Saved data entries.
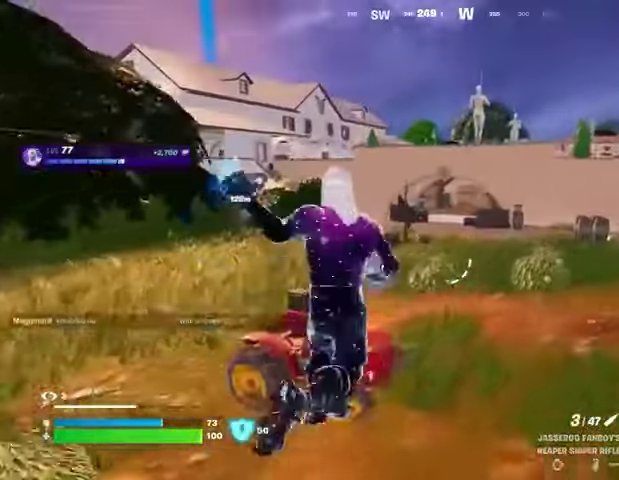
{"buttons": ["CROSS"], "left_stick": "up-right", "right_stick": "center", "events": [[467, "CROSS", "down"]]}
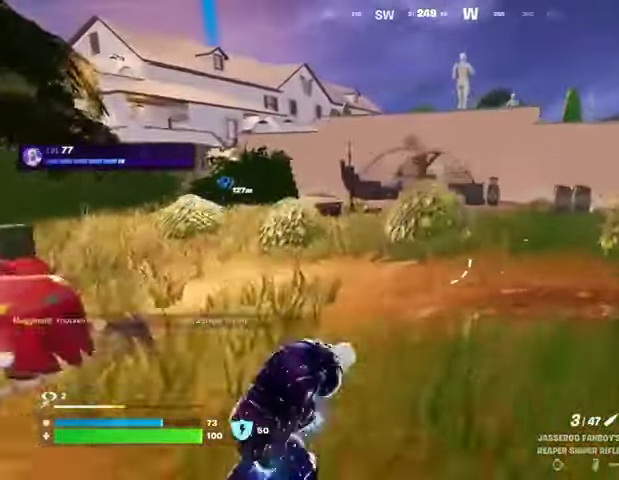
{"buttons": [], "left_stick": "up-left", "right_stick": "center", "events": [[33, "CROSS", "up"], [33, "left_stick", "up"], [133, "right_stick", "right"], [167, "left_stick", "up-left"], [300, "right_stick", "center"]]}
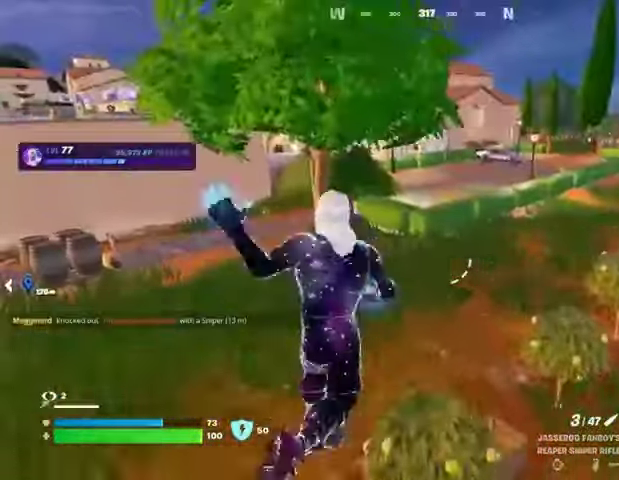
{"buttons": ["R1"], "left_stick": "up-right", "right_stick": "center", "events": [[333, "R1", "down"], [367, "left_stick", "up-right"], [400, "R1", "up"], [467, "R1", "down"]]}
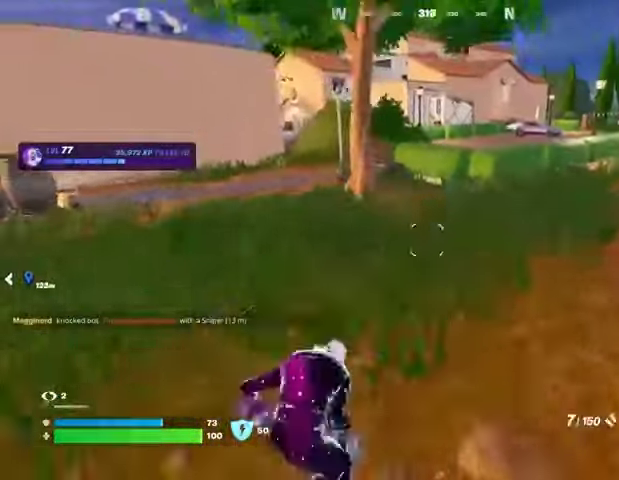
{"buttons": [], "left_stick": "up", "right_stick": "center", "events": [[100, "R1", "up"], [167, "CROSS", "down"], [233, "CROSS", "up"], [233, "left_stick", "center"], [433, "SQUARE", "down"], [433, "left_stick", "up"], [500, "SQUARE", "up"]]}
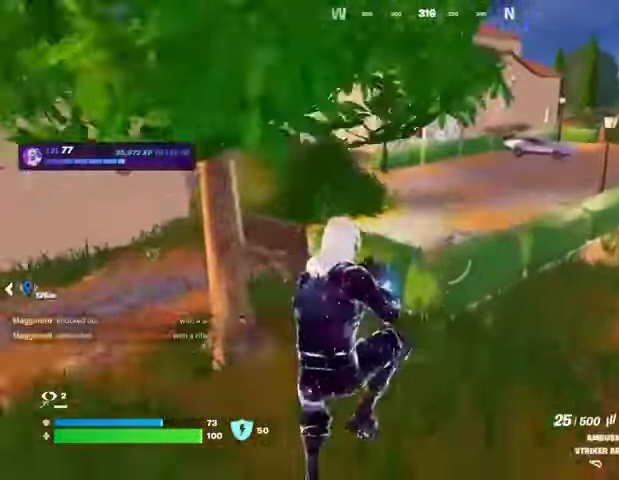
{"buttons": [], "left_stick": "up-right", "right_stick": "left", "events": [[100, "SQUARE", "down"], [133, "SQUARE", "up"], [267, "R3", "down"], [333, "R3", "up"], [333, "right_stick", "left"], [367, "left_stick", "up-right"]]}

Work request.
A word-for-word copy of the records is required. Leave out every picture.

Your solution.
{"buttons": ["CROSS"], "left_stick": "up-right", "right_stick": "center", "events": [[467, "CROSS", "down"]]}
{"buttons": [], "left_stick": "up-left", "right_stick": "center", "events": [[33, "CROSS", "up"], [33, "left_stick", "up"], [133, "right_stick", "right"], [167, "left_stick", "up-left"], [300, "right_stick", "center"]]}
{"buttons": ["R1"], "left_stick": "up-right", "right_stick": "center", "events": [[333, "R1", "down"], [367, "left_stick", "up-right"], [400, "R1", "up"], [467, "R1", "down"]]}
{"buttons": [], "left_stick": "up", "right_stick": "center", "events": [[100, "R1", "up"], [167, "CROSS", "down"], [233, "CROSS", "up"], [233, "left_stick", "center"], [433, "SQUARE", "down"], [433, "left_stick", "up"], [500, "SQUARE", "up"]]}
{"buttons": [], "left_stick": "up-right", "right_stick": "left", "events": [[100, "SQUARE", "down"], [133, "SQUARE", "up"], [267, "R3", "down"], [333, "R3", "up"], [333, "right_stick", "left"], [367, "left_stick", "up-right"]]}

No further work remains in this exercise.